Lavrov’s praise was not well received among Georgians, who were already critical of the government’s cautious stance toward Russia. And the answer of the chairman of the ruling party “Georgian Dream” Irakli Kabakhidze added fuel to the fire.

“If flights resume, it is important for our fellow citizens and of course it will only be welcome” – Kabahide said in an interview with “Imedi” TV channel on January 19, referring to the interests of “millions” of Georgian citizens living in Russia.

These comments caused a backlash: critics considered the party leader’s position a flirtation with Moscow amid Russia’s ongoing murderous war against Ukraine.

Among the harshest critics was President Salome Zurabishvili, who is largely a figurehead, who, while agreeing with Tbilisi’s cautious approach to Russia, criticized from time to time the rhetoric of the ruling party.

“I do not welcome the resumption of flights with Russia!
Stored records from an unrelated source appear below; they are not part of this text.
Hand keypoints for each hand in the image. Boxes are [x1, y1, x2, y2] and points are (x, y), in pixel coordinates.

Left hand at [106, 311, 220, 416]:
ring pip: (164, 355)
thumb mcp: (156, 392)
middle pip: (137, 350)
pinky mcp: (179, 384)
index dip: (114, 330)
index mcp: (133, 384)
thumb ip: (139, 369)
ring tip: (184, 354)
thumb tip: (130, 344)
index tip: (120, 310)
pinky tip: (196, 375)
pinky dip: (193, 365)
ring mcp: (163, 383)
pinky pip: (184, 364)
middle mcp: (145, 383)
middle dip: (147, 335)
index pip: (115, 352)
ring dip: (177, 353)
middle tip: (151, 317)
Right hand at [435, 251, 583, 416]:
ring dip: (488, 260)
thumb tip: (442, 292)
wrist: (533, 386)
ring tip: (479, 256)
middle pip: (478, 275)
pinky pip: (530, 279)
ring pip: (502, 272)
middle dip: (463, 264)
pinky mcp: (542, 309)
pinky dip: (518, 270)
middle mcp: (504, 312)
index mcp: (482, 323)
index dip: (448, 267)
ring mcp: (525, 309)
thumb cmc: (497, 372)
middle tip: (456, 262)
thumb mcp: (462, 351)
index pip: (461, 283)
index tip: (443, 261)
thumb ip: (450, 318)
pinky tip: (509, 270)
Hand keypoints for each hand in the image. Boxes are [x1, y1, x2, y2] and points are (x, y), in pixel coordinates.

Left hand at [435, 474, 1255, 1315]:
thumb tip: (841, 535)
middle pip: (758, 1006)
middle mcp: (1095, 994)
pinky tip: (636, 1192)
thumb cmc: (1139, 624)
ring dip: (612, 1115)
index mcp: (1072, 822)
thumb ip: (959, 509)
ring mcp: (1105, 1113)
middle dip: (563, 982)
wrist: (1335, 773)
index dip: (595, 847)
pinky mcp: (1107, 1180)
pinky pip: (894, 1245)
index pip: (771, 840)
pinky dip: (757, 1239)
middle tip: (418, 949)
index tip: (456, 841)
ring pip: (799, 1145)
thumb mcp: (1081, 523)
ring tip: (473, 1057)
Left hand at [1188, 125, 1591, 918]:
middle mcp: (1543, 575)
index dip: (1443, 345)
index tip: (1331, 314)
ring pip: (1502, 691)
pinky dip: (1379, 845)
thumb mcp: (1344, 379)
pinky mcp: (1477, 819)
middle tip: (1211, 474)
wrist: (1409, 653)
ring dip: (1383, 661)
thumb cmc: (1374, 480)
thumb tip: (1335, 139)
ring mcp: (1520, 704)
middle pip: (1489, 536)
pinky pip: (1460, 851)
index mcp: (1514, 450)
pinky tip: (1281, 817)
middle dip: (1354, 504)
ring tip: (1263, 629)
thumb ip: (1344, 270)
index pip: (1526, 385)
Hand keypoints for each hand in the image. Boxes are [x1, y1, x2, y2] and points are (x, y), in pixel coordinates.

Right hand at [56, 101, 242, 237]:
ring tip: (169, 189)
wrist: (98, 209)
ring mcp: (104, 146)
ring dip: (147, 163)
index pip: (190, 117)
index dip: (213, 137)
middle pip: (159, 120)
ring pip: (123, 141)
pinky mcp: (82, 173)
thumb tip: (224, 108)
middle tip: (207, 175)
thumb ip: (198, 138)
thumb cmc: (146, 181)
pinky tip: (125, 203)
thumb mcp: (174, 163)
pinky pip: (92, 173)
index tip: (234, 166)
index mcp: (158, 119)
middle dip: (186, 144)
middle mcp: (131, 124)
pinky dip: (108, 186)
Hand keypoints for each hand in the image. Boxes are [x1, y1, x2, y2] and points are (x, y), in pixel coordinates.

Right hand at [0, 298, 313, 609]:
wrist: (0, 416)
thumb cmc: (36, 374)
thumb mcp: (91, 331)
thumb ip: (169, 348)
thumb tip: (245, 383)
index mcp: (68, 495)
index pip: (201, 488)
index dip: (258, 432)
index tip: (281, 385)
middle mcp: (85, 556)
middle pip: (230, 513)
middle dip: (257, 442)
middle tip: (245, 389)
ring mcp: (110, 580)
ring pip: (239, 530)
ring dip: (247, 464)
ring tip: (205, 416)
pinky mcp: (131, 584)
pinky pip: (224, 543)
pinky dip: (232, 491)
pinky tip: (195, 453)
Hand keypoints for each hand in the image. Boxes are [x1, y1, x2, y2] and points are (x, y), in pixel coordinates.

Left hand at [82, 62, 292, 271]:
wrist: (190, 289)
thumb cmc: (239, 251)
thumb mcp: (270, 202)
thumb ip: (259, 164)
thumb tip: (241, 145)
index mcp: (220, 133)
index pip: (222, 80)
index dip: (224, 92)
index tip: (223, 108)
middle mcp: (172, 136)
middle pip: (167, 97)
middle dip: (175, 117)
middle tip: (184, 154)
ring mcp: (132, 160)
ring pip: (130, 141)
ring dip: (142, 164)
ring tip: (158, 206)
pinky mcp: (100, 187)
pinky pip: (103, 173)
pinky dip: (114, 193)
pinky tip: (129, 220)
If all our partner countries show maximum solidarity with Ukraine in its self-sacrificing struggle by word and deed, for me and, I’m sure, for most of society, “The position of the government and the ruling party is, to put it mildly, unclear,” Zurabishvili said. Statement on January 20.

The president also dismissed Kabakhidze’s concerns about Georgians living in Russia. Zurabishvili said that for several months she has been unsuccessfully trying to simplify the procedure for obtaining Georgian citizenship, which, she said, worries Georgian emigrants more.

She stated that the issue of resuming flights is related to the fact that Russia has returned to its “old tricks” to “drive a wedge between us and our Western partners.”

Leaders of the Georgian Dream have repeatedly invoked the well-being of Georgian migrants and ethnic Georgians living in Russia to defend their allegiance to Russia.

Among them is the refusal to impose economic sanctions against Russia and the refusal of stricter travel rules for Russian citizens amid the war in Ukraine. The government also claims that ethnic Georgians make up a significant portion of Russian citizens who have recently settled in the country.

It is known that Russia receives the largest group of Georgian migrants from the UN evaluative they number around 450,000 as of 2020. The total number of ethnic Georgians and Georgian citizens currently living in Russia is thought to be higher, but this remains disputed.

Back in 2019, when the flight ban was imposed, the biggest concern was not the interests of Georgians in Russia, but the shock it would inflict on the Georgian economy, which depends on tourism.

But with the land border remaining open and indirect flights through other countries still possible, the drop in subsequent months was not dramatic – until the pandemic hit all international travel.

And for the last year, the lack of direct flights did not stop their wave fled from mobilizationnot visible the number of vacationers is growing making a choice in favor of Georgia in the absence of alternatives, which led to a sharp increase in the number of visits by Russian citizens in the third quarter, even surpassing the figures of 2019.

Two of the most famous foreign diplomats accredited in Georgia spoke on this issue.

US Ambassador Kelly Degnan she said that she doesn’t think so that for Georgians it is a priority and he did not know what difficulties await Georgians living in Russia because of the ban.

And Andrei Kasyanov, the temporary charge d’affaires of Ukraine, said that the further influx of Russians would pose a risk to Ukrainians living in Georgia.

“In the event of the resumption of direct air traffic and an increase in real security risks, I would like to say that today the embassy does not exclude the possibility of turning to international organizations and our international partners with a request for assistance in mass transportation. evacuation of Ukrainian citizens from the territory of Georgia,” Kasyanov said in an interview with the Ukrainian “European Truth”. January 24.